Cooling sensations can relieve chronic pain, a study on rats suggests.
Chronic pain can have a debilitating effect on quality of life
Scientists from the University of Edinburgh discovered chemicals that prompt feelings of coolness had a dramatic painkiller effect.
The researchers, writing in the journal Current Biology, found the cooling compounds activated a protein called TRMP8.
They said their findings could form the basis of new treatments for people suffering from chronic pain conditions.
Chronic pain is continuous, long-term pain, which can be caused by diseases like arthritis or by nerve damage.
It affects millions of people worldwide and can be difficult to treat because of the long period that medication is required and possible drug side-effects.

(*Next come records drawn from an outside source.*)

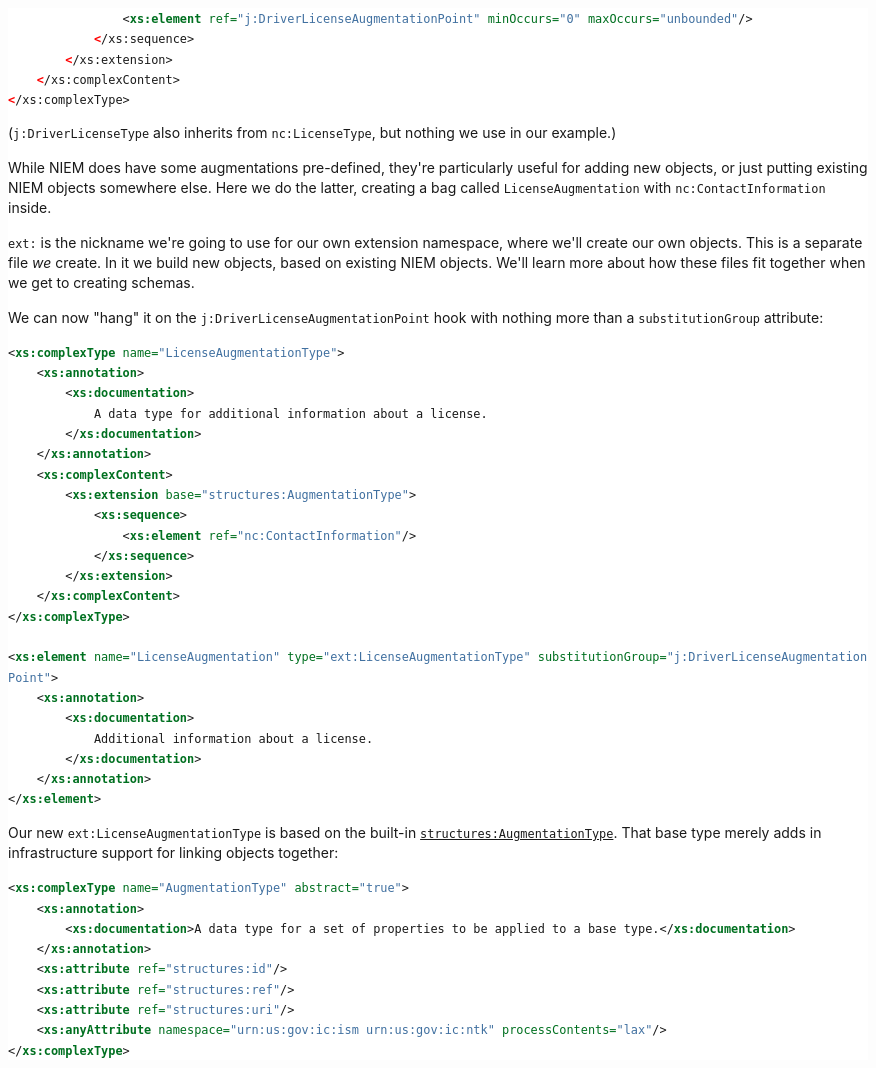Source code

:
 ```xml
				<xs:element ref="j:DriverLicenseAugmentationPoint" minOccurs="0" maxOccurs="unbounded"/>
			</xs:sequence>
		</xs:extension>
	</xs:complexContent>
</xs:complexType>
```
(`j:DriverLicenseType` also inherits from `nc:LicenseType`, but nothing we use in our example.)

While NIEM does have some augmentations pre-defined, they're particularly useful for adding new objects, or just putting existing NIEM objects somewhere else. Here we do the latter, creating a bag called `LicenseAugmentation` with `nc:ContactInformation` inside. 

`ext:` is the nickname we're going to use for our own extension namespace, where we'll create our own objects. This is a separate file _we_ create. In it we build new objects, based on existing NIEM objects. We'll learn more about how these files fit together when we get to creating schemas.

We can now "hang" it on the `j:DriverLicenseAugmentationPoint` hook with nothing more than a `substitutionGroup` attribute:

```xml
<xs:complexType name="LicenseAugmentationType">
	<xs:annotation>
		<xs:documentation>
			A data type for additional information about a license.
		</xs:documentation>
	</xs:annotation>
	<xs:complexContent>
		<xs:extension base="structures:AugmentationType">
			<xs:sequence>
				<xs:element ref="nc:ContactInformation"/>
			</xs:sequence>
		</xs:extension>
	</xs:complexContent>
</xs:complexType>

<xs:element name="LicenseAugmentation" type="ext:LicenseAugmentationType" substitutionGroup="j:DriverLicenseAugmentationPoint">
	<xs:annotation>
		<xs:documentation>
			Additional information about a license.
		</xs:documentation>
	</xs:annotation>
</xs:element>
```

Our new `ext:LicenseAugmentationType` is based on the built-in [`structures:AugmentationType`](https://niemopen.github.io/niem-open-training/structures.html#AugmentationType). That base type merely adds in infrastructure support for linking objects together:

```xml
<xs:complexType name="AugmentationType" abstract="true">
	<xs:annotation>
		<xs:documentation>A data type for a set of properties to be applied to a base type.</xs:documentation>
	</xs:annotation>
	<xs:attribute ref="structures:id"/>
	<xs:attribute ref="structures:ref"/>
	<xs:attribute ref="structures:uri"/>
	<xs:anyAttribute namespace="urn:us:gov:ic:ism urn:us:gov:ic:ntk" processContents="lax"/>
</xs:complexType>
```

Lead researcher Susan Fleetwood-Walker, professor of pain biology at the Centre for Neuroscience Research, Edinburgh University, said: "We are crying out for new treatments. Chronic pain can have an awful effect on a person's life quality."
Professor Fleetwood-Walker and colleagues investigated the analgesic qualities of a chemical called icilin, which is related to menthol.

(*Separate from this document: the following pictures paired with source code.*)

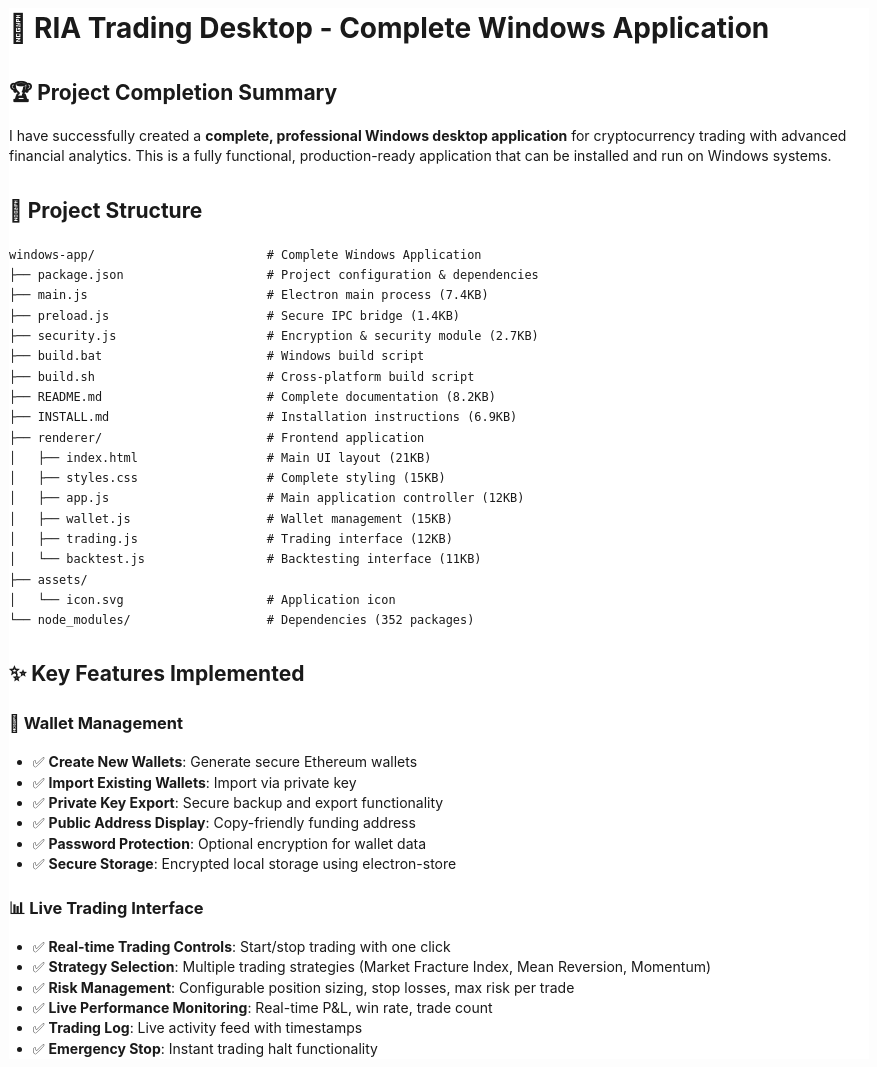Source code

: # 🎉 RIA Trading Desktop - Complete Windows Application

## 🏆 Project Completion Summary

I have successfully created a **complete, professional Windows desktop application** for cryptocurrency trading with advanced financial analytics. This is a fully functional, production-ready application that can be installed and run on Windows systems.

## 📁 Project Structure

```
windows-app/                        # Complete Windows Application
├── package.json                    # Project configuration & dependencies
├── main.js                         # Electron main process (7.4KB)
├── preload.js                      # Secure IPC bridge (1.4KB)
├── security.js                     # Encryption & security module (2.7KB)
├── build.bat                       # Windows build script
├── build.sh                        # Cross-platform build script
├── README.md                       # Complete documentation (8.2KB)
├── INSTALL.md                      # Installation instructions (6.9KB)
├── renderer/                       # Frontend application
│   ├── index.html                  # Main UI layout (21KB)
│   ├── styles.css                  # Complete styling (15KB) 
│   ├── app.js                      # Main application controller (12KB)
│   ├── wallet.js                   # Wallet management (15KB)
│   ├── trading.js                  # Trading interface (12KB)
│   └── backtest.js                 # Backtesting interface (11KB)
├── assets/
│   └── icon.svg                    # Application icon
└── node_modules/                   # Dependencies (352 packages)
```

## ✨ Key Features Implemented

### 🔐 **Wallet Management**
- ✅ **Create New Wallets**: Generate secure Ethereum wallets
- ✅ **Import Existing Wallets**: Import via private key
- ✅ **Private Key Export**: Secure backup and export functionality
- ✅ **Public Address Display**: Copy-friendly funding address
- ✅ **Password Protection**: Optional encryption for wallet data
- ✅ **Secure Storage**: Encrypted local storage using electron-store

### 📊 **Live Trading Interface**
- ✅ **Real-time Trading Controls**: Start/stop trading with one click
- ✅ **Strategy Selection**: Multiple trading strategies (Market Fracture Index, Mean Reversion, Momentum)
- ✅ **Risk Management**: Configurable position sizing, stop losses, max risk per trade
- ✅ **Live Performance Monitoring**: Real-time P&L, win rate, trade count
- ✅ **Trading Log**: Live activity feed with timestamps
- ✅ **Emergency Stop**: Instant trading halt functionality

Historical records show that cooling was used for pain relief in Ancient Greece, and other traditional remedies also employ cooling substances like mint oil to treat pain.
The researchers looked at rats with chronic pain localised in one of their feet.

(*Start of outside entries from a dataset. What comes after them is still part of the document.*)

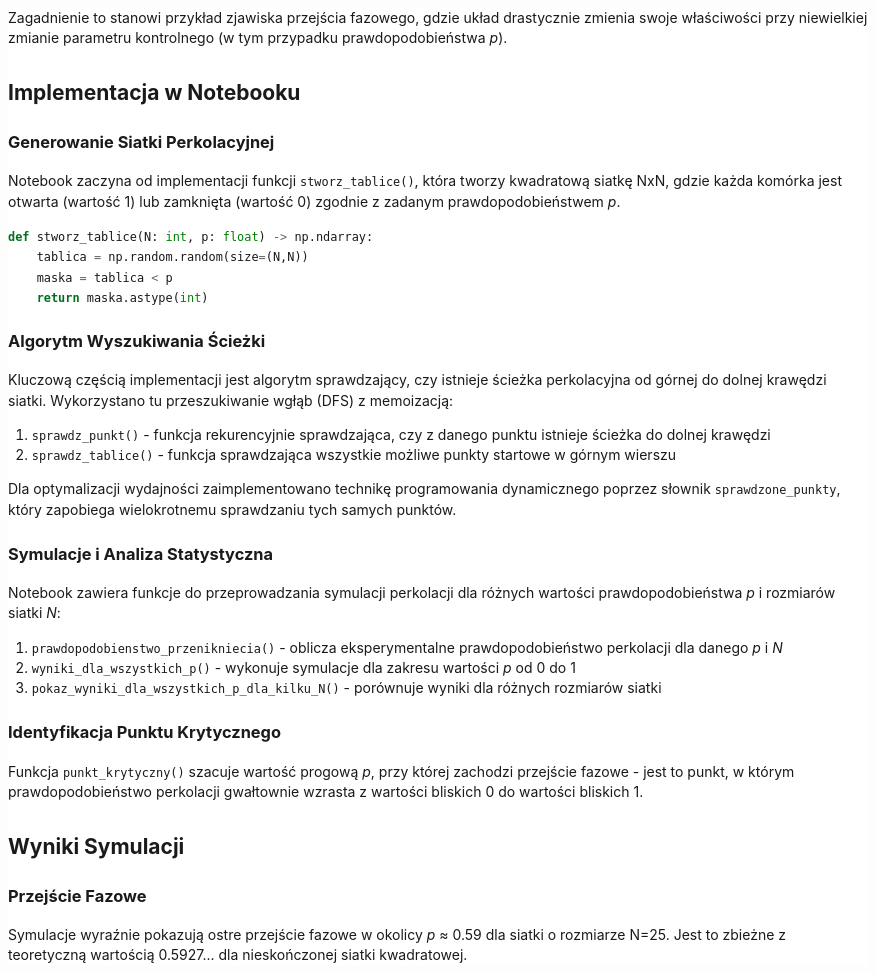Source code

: Zagadnienie to stanowi przykład zjawiska przejścia fazowego, gdzie układ drastycznie zmienia swoje właściwości przy niewielkiej zmianie parametru kontrolnego (w tym przypadku prawdopodobieństwa _p_).

## Implementacja w Notebooku

### Generowanie Siatki Perkolacyjnej

Notebook zaczyna od implementacji funkcji `stworz_tablice()`, która tworzy kwadratową siatkę NxN, gdzie każda komórka jest otwarta (wartość 1) lub zamknięta (wartość 0) zgodnie z zadanym prawdopodobieństwem _p_.

```python
def stworz_tablice(N: int, p: float) -> np.ndarray:
    tablica = np.random.random(size=(N,N))
    maska = tablica < p
    return maska.astype(int)
```

### Algorytm Wyszukiwania Ścieżki

Kluczową częścią implementacji jest algorytm sprawdzający, czy istnieje ścieżka perkolacyjna od górnej do dolnej krawędzi siatki. Wykorzystano tu przeszukiwanie wgłąb (DFS) z memoizacją:

1. `sprawdz_punkt()` - funkcja rekurencyjnie sprawdzająca, czy z danego punktu istnieje ścieżka do dolnej krawędzi
2. `sprawdz_tablice()` - funkcja sprawdzająca wszystkie możliwe punkty startowe w górnym wierszu

Dla optymalizacji wydajności zaimplementowano technikę programowania dynamicznego poprzez słownik `sprawdzone_punkty`, który zapobiega wielokrotnemu sprawdzaniu tych samych punktów.

### Symulacje i Analiza Statystyczna

Notebook zawiera funkcje do przeprowadzania symulacji perkolacji dla różnych wartości prawdopodobieństwa _p_ i rozmiarów siatki _N_:

1. `prawdopodobienstwo_przenikniecia()` - oblicza eksperymentalne prawdopodobieństwo perkolacji dla danego _p_ i _N_
2. `wyniki_dla_wszystkich_p()` - wykonuje symulacje dla zakresu wartości _p_ od 0 do 1
3. `pokaz_wyniki_dla_wszystkich_p_dla_kilku_N()` - porównuje wyniki dla różnych rozmiarów siatki

### Identyfikacja Punktu Krytycznego

Funkcja `punkt_krytyczny()` szacuje wartość progową _p_, przy której zachodzi przejście fazowe - jest to punkt, w którym prawdopodobieństwo perkolacji gwałtownie wzrasta z wartości bliskich 0 do wartości bliskich 1.

## Wyniki Symulacji

### Przejście Fazowe

Symulacje wyraźnie pokazują ostre przejście fazowe w okolicy _p_ ≈ 0.59 dla siatki o rozmiarze N=25. Jest to zbieżne z teoretyczną wartością 0.5927... dla nieskończonej siatki kwadratowej.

They found that when the rats were given icilin, either injected or rubbed onto the area where they were experiencing pain, they were able to withstand pressure to their paw, indicating the compound had had a painkilling effect.
The researchers discovered the chemical was activating a protein called TRPM8, which is expressed in the nerve cells in the skin and mediates the sensation of coolness.
Professor Fleetwood-Walker said: "We have found that if you can selectively activate the TRPM8 receptor, then you have a chance of suppressing other sensory inputs coming into the nervous system that are carrying pain information."
She said she believed icilin will work on people with chronic pain, and should go into clinical trials, but better, more selective agents will probably need to be the developed in the future.
She said: "We found a very specific mechanism which means that this careful chemical-induced cooling can give pain relief to people with chronic pain - it does not affect normal pain.
"One of the exciting things about icilin is that it can be used in minute concentrations and it is sufficient to just paint it on the surface of the skin where the pain is to cause a painkilling effect that could last for hours afterwards.
Dr George Harrison, a chronic pain clinician and a spokesman for the British Pain Society, said: "Treatment of chronic pain is a major problem, and this research is very interesting and exciting.
"However, we need to see how we can translate this into putting drugs in place that are actually going to be effective at utilising this particular technique."
Professor Christopher Eccleston, director of the Bath Pain Management Unit at Bath University, said: "The team have highlighted the plight of a significant number of people who suffer unremitting and persistent pain.
"In isolating what appears a novel possible mechanism of analgesia the researchers have opened the door for new developments in non-opioid analgesics."